We spent a week in a couple different locations in Eastern Washington deer hunting this year. We started out at our normal haunt in Conconully. This is a great little town with a state park and multiple private rv parks. Mule deer wander the town all year round. Snowmobiles in the winter and plenty to do in the summer (orv friendly town). Somehow I got lucky one hour into the season and picked up a small whitetail in the middle of mule deer country. We later moved during a snow storm to Twisp. We saw some amazing animals this year but weren't able to get to them.

The trailer worked well but I don't recommend 5 hunters in a 21rs. A fellow outbacker roloaddict visited us in Conconully.

Photos of course Photo


----------



## Airboss (Jul 14, 2007)

Looks like you guys had a good time. Thanks for sharing the photos!


----------



## Y-Guy (Jan 30, 2004)

Bambi!!!!!!!!!!!!!!!!!!

LOL

Great photos, looked like a fun trip!


----------



## HootBob (Apr 26, 2004)

Glad to hear you all had a good time
nice pics

Don


----------



## Nathan (Jan 2, 2007)

Sounds like a great time. 5 hunters in a 21RS!!!








Upgrade time?!?!


----------



## campmg (Dec 24, 2005)

Great pics. Looks like a good trip.


----------



## Sayonara (Jul 23, 2007)

NICE !!! Gun or Bow?


----------



## PDX_Doug (Nov 16, 2004)

Looks like a great - and successful - trip.
One of these days, I am going to have to try towing the Outback in the snow.

Happy Trails,
Doug


----------



## WYOCAMPER (Mar 28, 2007)

Seems like a fun hunting trip - and you brought home a deer. Sounds like a successful trip to me! Great pics of the trip! How did the other guys do?


----------



## Doxie-Doglover-Too (Jan 25, 2007)

Good job David! mmmm.....venison







, need to finish up last years.







Anyone have some really yummy crockpot venison recipes?


----------



## Sayonara (Jul 23, 2007)

OMG, your dog has the same demon ears and Doxies.....


----------



## Lady Di (Oct 28, 2005)

Looks like a beautiful, and successful trip.
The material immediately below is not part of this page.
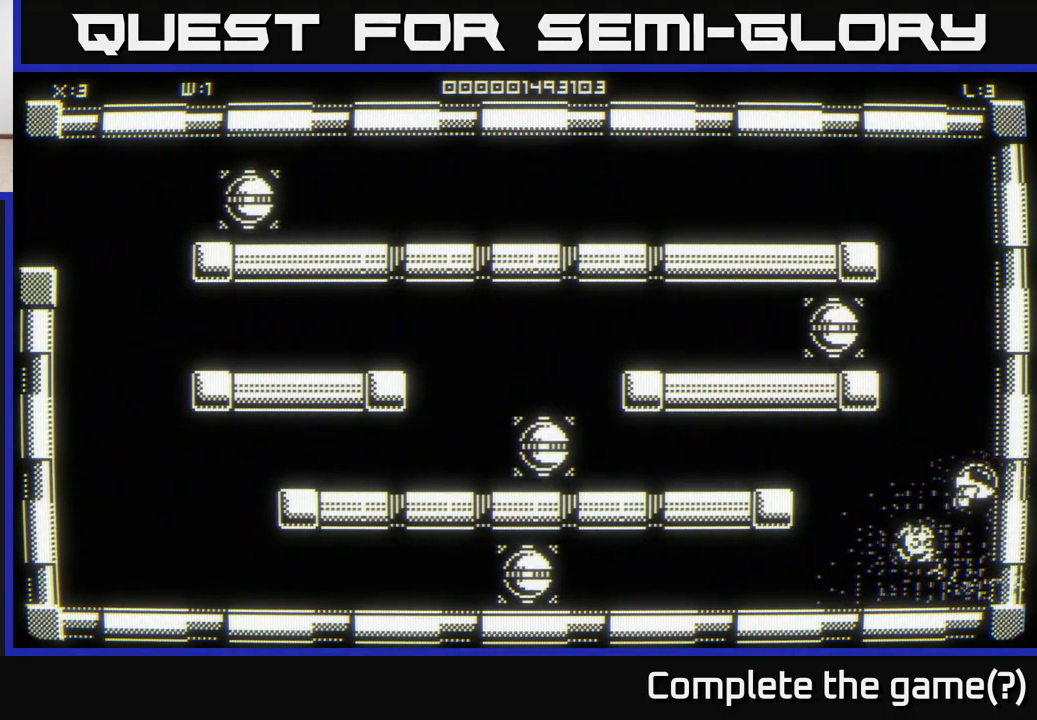
{"buttons": [], "left_stick": "up-right", "right_stick": "center", "events": [[83, "left_stick", "up-right"]]}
I imagine things were a little crowded though.


----------



## BlueWedge (Sep 11, 2005)

PDX_Doug said:


> Looks like a great - and successful - trip.
> One of these days, I am going to have to try towing the Outback in the snow.
> 
> Happy Trails,
> Doug


The snow was an experience, everyone should try it on flat ground for 3 or 4 feet. I filled the water tank for more weight before going over the pass. More weight can be good or bad just like with a diesel in the snow.

It was early modern firearm. The season lasted less than an hour for me but we were out for 8 days. It will be garlic sausage, burger and cut into thin slices for fajitas/mongo beef etc.

The dog belonged to one of the other hunters. It is saying ball ball ball ball ball.

We had more people at the camp but 6 male adults in a 21rs is too much. 4 is ok.

I should have taken more photos.


----------



## Y-Guy (Jan 30, 2004)

BlueWedge said:


> The snow was an experience, everyone should try it on flat ground for 3 or 4 feet. I filled the water tank for more weight before going over the pass. More weight can be good or bad just like with a diesel in the snow.


Yep been there and done that too, and have the picture to prove it...








Full water, full waste, full grey... fully loaded!


----------



## h2oman (Nov 17, 2005)

That's a decent deer. Also a lot of men packed into a small place. I hope you all ate Hormel for dinner.


----------